DAMON Kelly (right) will need to lift twice the body weight of Brisbane Lions midfielder Rhys Mathieson above his head to have a shot at a Commonwealth Games gold medal. It’s a prospect Kelly will now face after the Logan weightlifter was granted his shot
DAMON Kelly will need to lift twice the body weight of Brisbane Lions midfielder Rhys Mathieson above his head to have a shot at a Commonwealth Games gold medal.
The magnitude of the tin being lifted in the gym by top weightlifters like Kelly is always hard to relate to when quoted in bare numbers.
His best snatch mark of 176kg is exactly twice the weight of 88kg midfielder Mathieson, who picked up a few tips on technique when Kelly joined him in the Lions gym yesterday.
Kelly will also have to get close to his best clean-and-jerk effort (222kg) if he is to post a 390kg-plus total that is good enough to pressure young Samoan favourite Lauititi Lui.
Kelly, 34, will heave the equivalent of a small car over the course of every training session to be at his peak when the Commonwealth’s top lifters converge on the Gold Coast in April.

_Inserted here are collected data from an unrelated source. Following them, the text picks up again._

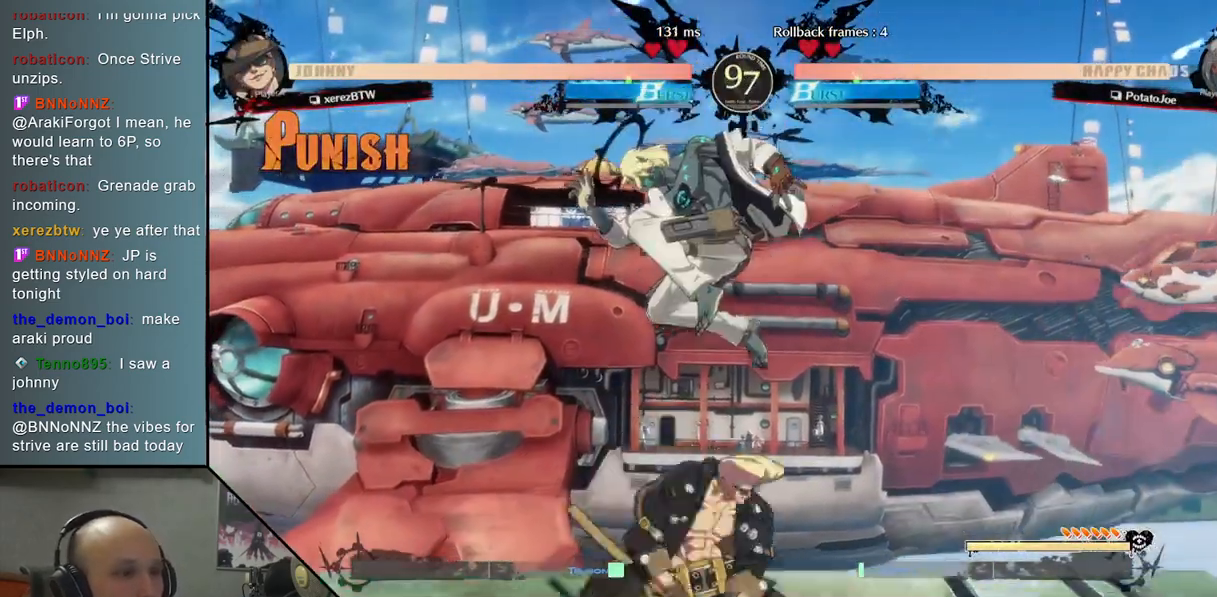
{"buttons": [], "left_stick": "down", "events": [[67, "CROSS", "up"]]}
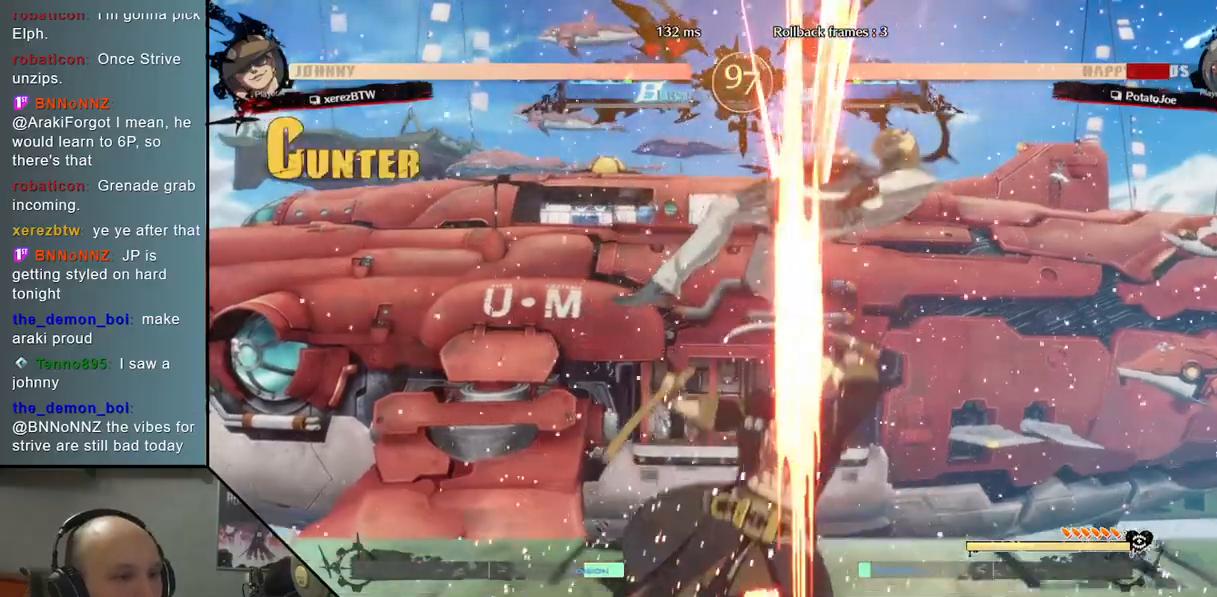
{"buttons": [], "left_stick": "right", "events": [[217, "left_stick", "right"]]}
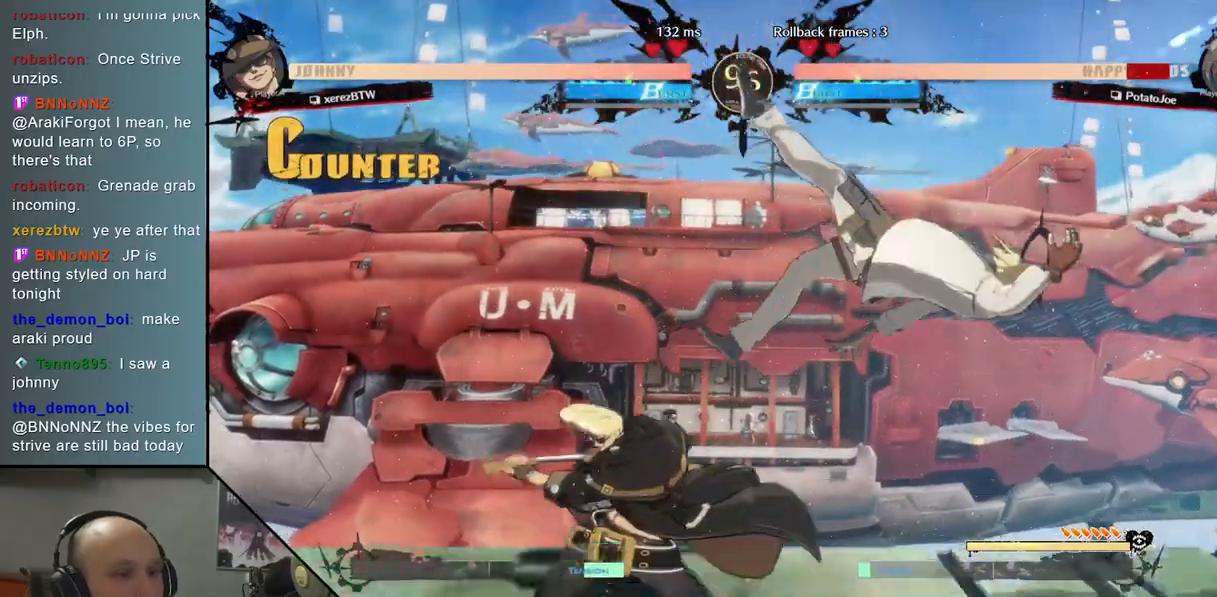
{"buttons": [], "left_stick": "center", "events": [[50, "left_stick", "down-right"], [217, "left_stick", "right"], [367, "left_stick", "center"]]}
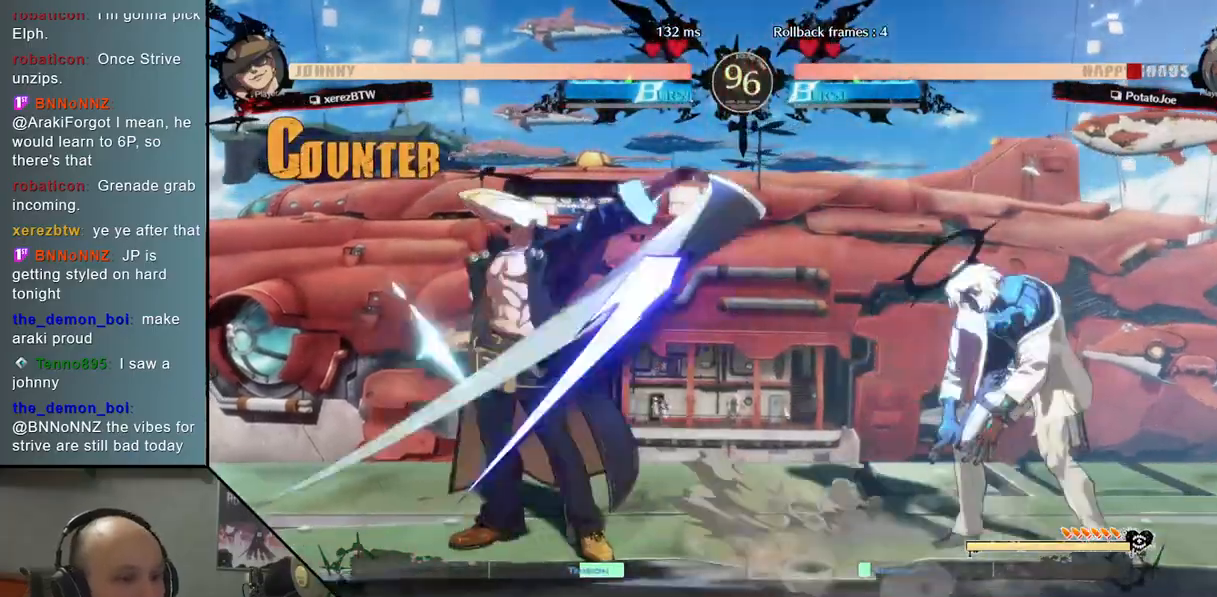
{"buttons": [], "left_stick": "center", "events": [[100, "left_stick", "up"], [217, "TRIANGLE", "down"], [217, "left_stick", "center"], [300, "TRIANGLE", "up"], [417, "CROSS", "down"], [500, "CROSS", "up"]]}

The rare chance to compete in his home state has pushed him to his fourth Commonwealth Games team with dreams of repeating the gold he won in 2010 in New Delhi.
“I definitely have my work cut out against three young lifters from Samoa, New Zealand and Pakistan but that’s where experience comes in,” Kelly said.
“Lots of crazy things happen in weightlifting and everything I do over the next 10 weeks will be aimed at getting it right on the day.”
At a tick over 150kg, the Brisbane father-of-three will have the biggest frame of any Aussie athlete at the Games.
Kelly and 2006 gold medallist Deborah Acason, named on her fifth Commonwealth Games team, headlined the 16strong Australian weightlifting team named yesterday.
Tickets remain available for seven weightlifting sessions at the Carrara Sports Centre.